I agree with LauriAnn that Luke (what a wonderful name!!) somewhat overstates the case for the importance of museums. Rather than being “venues where many key cultural realities are first defined,” museums seem to reflect cultural realities that have long since been defined and integrated into the dominant forms of power. Instead of being an engine at the forefront of cultural reality definition museums could be better understood as the cultural caboose.
This is seen in both of the controversial exhibits Luke provides as evidence. The revisionist interpretations in both “The West as America,” and the proposed Hiroshima exhibit had long been created and defined by such popular discourses as Howard Zinn’s A People’s History of the United States and by social history in our own profession. The reason for the controversy associated with these exhibits was that each side had substantial power behind it-the conservatives so just happened to be running congress at the time of the Hiroshima exhibit.
Luke also appears wide of the mark on the nature of entertainmentality and its relationship to museums. Entertainmentality-which Luke defines as practices that keep us held in some mutually prespecified manners- likely is much different in a democratic and free market society-where institutions must compete for people’s time, votes, or money, than it is described by Luke. The voluntary and competitive nature of American entertainmentality is anything but confinement/containment/occupation. Because of the democratic-in the political sphere-and the competitive-in the economic and temporal spheres-museums have to provide historical narratives and cultural artifacts that reflect the ways patrons want to spend their time, votes, and money. Museums have to be both democratic and competitive to succeed in a politically and economically free society.
On a final note: The usefulness of Foucault needs to be reexamined by academics in the humanities and social sciences. I realize he can help us justify our social value when confronted by the natural sciences-discourse anyone-but otherwise using Foucault seems little more than profoundly self-serving.

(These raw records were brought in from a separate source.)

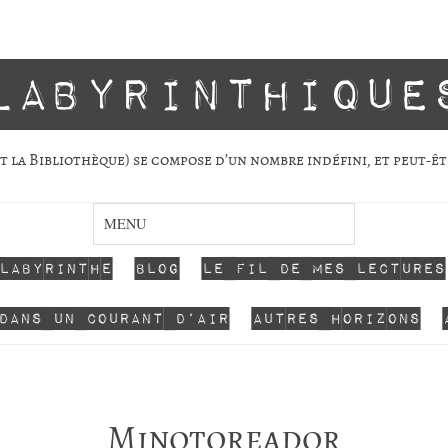
labyrinthique
 la Biblio­thèque) se com­pose d’un nombre indé­fini, et peut-êt
 labyrinthe
Blog
Le fil de mes lectures
dans un courant d’air
Autres horizons
Minotoreador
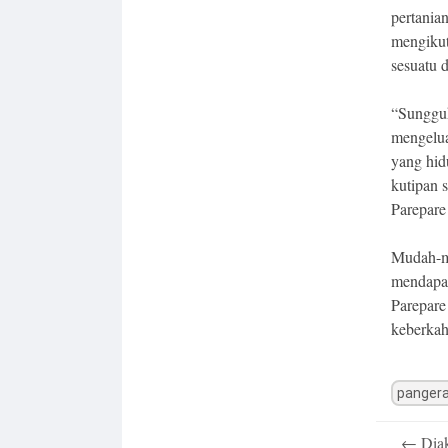
pertania
mengikut
sesuatu 
“Sungguh
mengelua
yang hid
kutipan 
Parepare 
Mudah-mu
mendapat
Parepar
keberkah
panger
Post
←
Diak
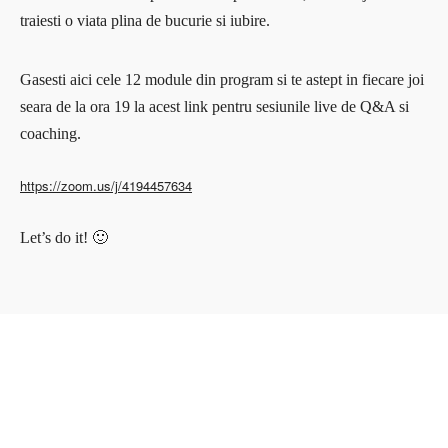
traiesti o viata plina de bucurie si iubire.
Gasesti aici cele 12 module din program si te astept in fiecare joi
seara de la ora 19 la acest link pentru sesiunile live de Q&A si
coaching.
https://zoom.us/j/4194457634
Let’s do it! 🙂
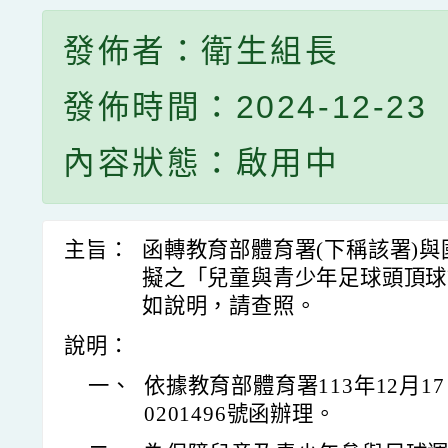
發佈者：衛生組長
發佈時間：2024-12-23
內容狀態：啟用中
主旨：
函轉教育部體育署(下稱該署)
擬之「兒童與青少年足球頭頂球
如說明，請查照。
說明：
一、
依據教育部體育署113年12月17
0201496號函辦理。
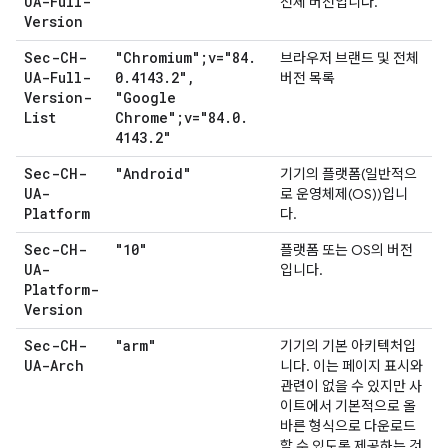
UA-Full-
전체 버전입니다.
Version
Sec-CH-
"Chromium";v="84
.
브라우저 브랜드 및 전체
UA-Full-
0
.
4143
.
2"
,
버전 목록
Version-
"Google
List
Chrome";v="84
.
0
.
4143
.
2"
Sec-CH-
"Android"
기기의 플랫폼(일반적으
UA-
로 운영체제(OS))입니
Platform
다.
Sec-CH-
"10"
플랫폼 또는 OS의 버전
UA-
입니다.
Platform-
Version
Sec-CH-
"arm"
기기의 기본 아키텍처입
UA-Arch
니다. 이는 페이지 표시와
관련이 없을 수 있지만 사
이트에서 기본적으로 올
바른 형식으로 다운로드
할 수 있도록 제공하는 것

While I do agree that there are some things vital to the success of museums, I don’t know if they are the “cultural caboose.” Different types of museum serve different roles. For art museums, there’s often the problem that contemporary art doesn’t make sense to the patron. Give it a few decades though, and the same pieces might be much easier to understand, reflecting the time it was created in.
As for how this relates to the controversy surrounding the exhibits, you’re right– revisionist histories of these subjects have been out there for years. It wasn’t that the museums were just picking up on that though; it was that those opinions were put out there in national museums in a way that seemed to be judgmental and by default, seemed to judge those who were involved. It seems to me that it has less to do with conservative vs. liberal and more to do with the ethical assertions in the exhibits and the forum in which they were displayed.